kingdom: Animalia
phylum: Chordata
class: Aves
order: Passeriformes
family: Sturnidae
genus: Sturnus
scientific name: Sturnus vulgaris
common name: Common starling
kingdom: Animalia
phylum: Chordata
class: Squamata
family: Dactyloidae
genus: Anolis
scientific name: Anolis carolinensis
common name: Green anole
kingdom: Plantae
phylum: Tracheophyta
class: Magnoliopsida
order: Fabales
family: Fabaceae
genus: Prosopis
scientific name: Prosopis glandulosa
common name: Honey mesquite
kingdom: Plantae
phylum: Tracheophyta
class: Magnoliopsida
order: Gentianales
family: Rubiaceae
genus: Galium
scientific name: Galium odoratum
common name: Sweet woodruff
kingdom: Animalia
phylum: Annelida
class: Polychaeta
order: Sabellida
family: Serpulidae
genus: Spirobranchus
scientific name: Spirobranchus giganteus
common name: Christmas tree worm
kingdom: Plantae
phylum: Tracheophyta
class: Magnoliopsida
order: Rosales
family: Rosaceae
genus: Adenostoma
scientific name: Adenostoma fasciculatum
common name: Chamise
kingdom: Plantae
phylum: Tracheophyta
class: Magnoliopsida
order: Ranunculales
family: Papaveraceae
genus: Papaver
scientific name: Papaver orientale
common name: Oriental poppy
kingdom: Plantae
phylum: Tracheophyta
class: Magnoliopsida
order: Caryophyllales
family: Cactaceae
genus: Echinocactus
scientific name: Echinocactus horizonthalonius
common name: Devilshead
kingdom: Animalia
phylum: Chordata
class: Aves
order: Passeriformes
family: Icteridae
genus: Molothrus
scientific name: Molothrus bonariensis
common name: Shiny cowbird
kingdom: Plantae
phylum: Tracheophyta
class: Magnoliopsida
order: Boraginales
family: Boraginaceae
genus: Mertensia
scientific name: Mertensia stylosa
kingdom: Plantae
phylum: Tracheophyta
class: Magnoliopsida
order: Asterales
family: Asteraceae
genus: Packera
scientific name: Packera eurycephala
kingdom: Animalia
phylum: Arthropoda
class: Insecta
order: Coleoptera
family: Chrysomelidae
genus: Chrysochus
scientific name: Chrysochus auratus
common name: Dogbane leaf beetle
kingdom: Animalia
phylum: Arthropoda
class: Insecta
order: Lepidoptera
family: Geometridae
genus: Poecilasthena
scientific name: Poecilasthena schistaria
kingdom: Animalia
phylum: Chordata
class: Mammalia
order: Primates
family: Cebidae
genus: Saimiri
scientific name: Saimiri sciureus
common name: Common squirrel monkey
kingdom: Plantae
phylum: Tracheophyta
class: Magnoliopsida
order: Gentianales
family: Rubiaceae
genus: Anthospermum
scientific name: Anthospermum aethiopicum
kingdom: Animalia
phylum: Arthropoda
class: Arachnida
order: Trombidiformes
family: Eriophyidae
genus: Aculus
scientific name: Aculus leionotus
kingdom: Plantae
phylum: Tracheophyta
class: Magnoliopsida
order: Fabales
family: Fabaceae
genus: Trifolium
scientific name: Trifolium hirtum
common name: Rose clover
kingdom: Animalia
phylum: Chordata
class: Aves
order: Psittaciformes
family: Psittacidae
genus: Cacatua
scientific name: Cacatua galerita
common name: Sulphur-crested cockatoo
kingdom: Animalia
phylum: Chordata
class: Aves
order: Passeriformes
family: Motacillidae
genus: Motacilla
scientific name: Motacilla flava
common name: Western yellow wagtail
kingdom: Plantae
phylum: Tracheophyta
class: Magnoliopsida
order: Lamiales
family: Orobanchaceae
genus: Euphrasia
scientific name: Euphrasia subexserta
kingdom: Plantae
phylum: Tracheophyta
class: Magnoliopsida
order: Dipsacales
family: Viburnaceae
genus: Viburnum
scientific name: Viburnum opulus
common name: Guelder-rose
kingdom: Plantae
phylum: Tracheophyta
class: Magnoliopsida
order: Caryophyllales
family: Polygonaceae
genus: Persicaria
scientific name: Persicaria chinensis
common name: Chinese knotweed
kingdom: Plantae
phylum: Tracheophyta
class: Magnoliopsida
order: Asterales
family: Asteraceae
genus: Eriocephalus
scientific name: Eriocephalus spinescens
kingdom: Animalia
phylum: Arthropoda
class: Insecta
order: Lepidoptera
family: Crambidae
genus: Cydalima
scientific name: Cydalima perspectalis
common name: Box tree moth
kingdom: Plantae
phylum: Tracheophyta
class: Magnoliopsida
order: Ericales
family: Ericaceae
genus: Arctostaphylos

★ ★ ★ ★ ★

Reproduce every line of the material above without changing a word, keeping the original order.

## SOLUTION TO THIS EXERCISE
kingdom: Animalia
phylum: Chordata
class: Aves
order: Passeriformes
family: Sturnidae
genus: Sturnus
scientific name: Sturnus vulgaris
common name: Common starling
kingdom: Animalia
phylum: Chordata
class: Squamata
family: Dactyloidae
genus: Anolis
scientific name: Anolis carolinensis
common name: Green anole
kingdom: Plantae
phylum: Tracheophyta
class: Magnoliopsida
order: Fabales
family: Fabaceae
genus: Prosopis
scientific name: Prosopis glandulosa
common name: Honey mesquite
kingdom: Plantae
phylum: Tracheophyta
class: Magnoliopsida
order: Gentianales
family: Rubiaceae
genus: Galium
scientific name: Galium odoratum
common name: Sweet woodruff
kingdom: Animalia
phylum: Annelida
class: Polychaeta
order: Sabellida
family: Serpulidae
genus: Spirobranchus
scientific name: Spirobranchus giganteus
common name: Christmas tree worm
kingdom: Plantae
phylum: Tracheophyta
class: Magnoliopsida
order: Rosales
family: Rosaceae
genus: Adenostoma
scientific name: Adenostoma fasciculatum
common name: Chamise
kingdom: Plantae
phylum: Tracheophyta
class: Magnoliopsida
order: Ranunculales
family: Papaveraceae
genus: Papaver
scientific name: Papaver orientale
common name: Oriental poppy
kingdom: Plantae
phylum: Tracheophyta
class: Magnoliopsida
order: Caryophyllales
family: Cactaceae
genus: Echinocactus
scientific name: Echinocactus horizonthalonius
common name: Devilshead
kingdom: Animalia
phylum: Chordata
class: Aves
order: Passeriformes
family: Icteridae
genus: Molothrus
scientific name: Molothrus bonariensis
common name: Shiny cowbird
kingdom: Plantae
phylum: Tracheophyta
class: Magnoliopsida
order: Boraginales
family: Boraginaceae
genus: Mertensia
scientific name: Mertensia stylosa
kingdom: Plantae
phylum: Tracheophyta
class: Magnoliopsida
order: Asterales
family: Asteraceae
genus: Packera
scientific name: Packera eurycephala
kingdom: Animalia
phylum: Arthropoda
class: Insecta
order: Coleoptera
family: Chrysomelidae
genus: Chrysochus
scientific name: Chrysochus auratus
common name: Dogbane leaf beetle
kingdom: Animalia
phylum: Arthropoda
class: Insecta
order: Lepidoptera
family: Geometridae
genus: Poecilasthena
scientific name: Poecilasthena schistaria
kingdom: Animalia
phylum: Chordata
class: Mammalia
order: Primates
family: Cebidae
genus: Saimiri
scientific name: Saimiri sciureus
common name: Common squirrel monkey
kingdom: Plantae
phylum: Tracheophyta
class: Magnoliopsida
order: Gentianales
family: Rubiaceae
genus: Anthospermum
scientific name: Anthospermum aethiopicum
kingdom: Animalia
phylum: Arthropoda
class: Arachnida
order: Trombidiformes
family: Eriophyidae
genus: Aculus
scientific name: Aculus leionotus
kingdom: Plantae
phylum: Tracheophyta
class: Magnoliopsida
order: Fabales
family: Fabaceae
genus: Trifolium
scientific name: Trifolium hirtum
common name: Rose clover
kingdom: Animalia
phylum: Chordata
class: Aves
order: Psittaciformes
family: Psittacidae
genus: Cacatua
scientific name: Cacatua galerita
common name: Sulphur-crested cockatoo
kingdom: Animalia
phylum: Chordata
class: Aves
order: Passeriformes
family: Motacillidae
genus: Motacilla
scientific name: Motacilla flava
common name: Western yellow wagtail
kingdom: Plantae
phylum: Tracheophyta
class: Magnoliopsida
order: Lamiales
family: Orobanchaceae
genus: Euphrasia
scientific name: Euphrasia subexserta
kingdom: Plantae
phylum: Tracheophyta
class: Magnoliopsida
order: Dipsacales
family: Viburnaceae
genus: Viburnum
scientific name: Viburnum opulus
common name: Guelder-rose
kingdom: Plantae
phylum: Tracheophyta
class: Magnoliopsida
order: Caryophyllales
family: Polygonaceae
genus: Persicaria
scientific name: Persicaria chinensis
common name: Chinese knotweed
kingdom: Plantae
phylum: Tracheophyta
class: Magnoliopsida
order: Asterales
family: Asteraceae
genus: Eriocephalus
scientific name: Eriocephalus spinescens
kingdom: Animalia
phylum: Arthropoda
class: Insecta
order: Lepidoptera
family: Crambidae
genus: Cydalima
scientific name: Cydalima perspectalis
common name: Box tree moth
kingdom: Plantae
phylum: Tracheophyta
class: Magnoliopsida
order: Ericales
family: Ericaceae
genus: Arctostaphylos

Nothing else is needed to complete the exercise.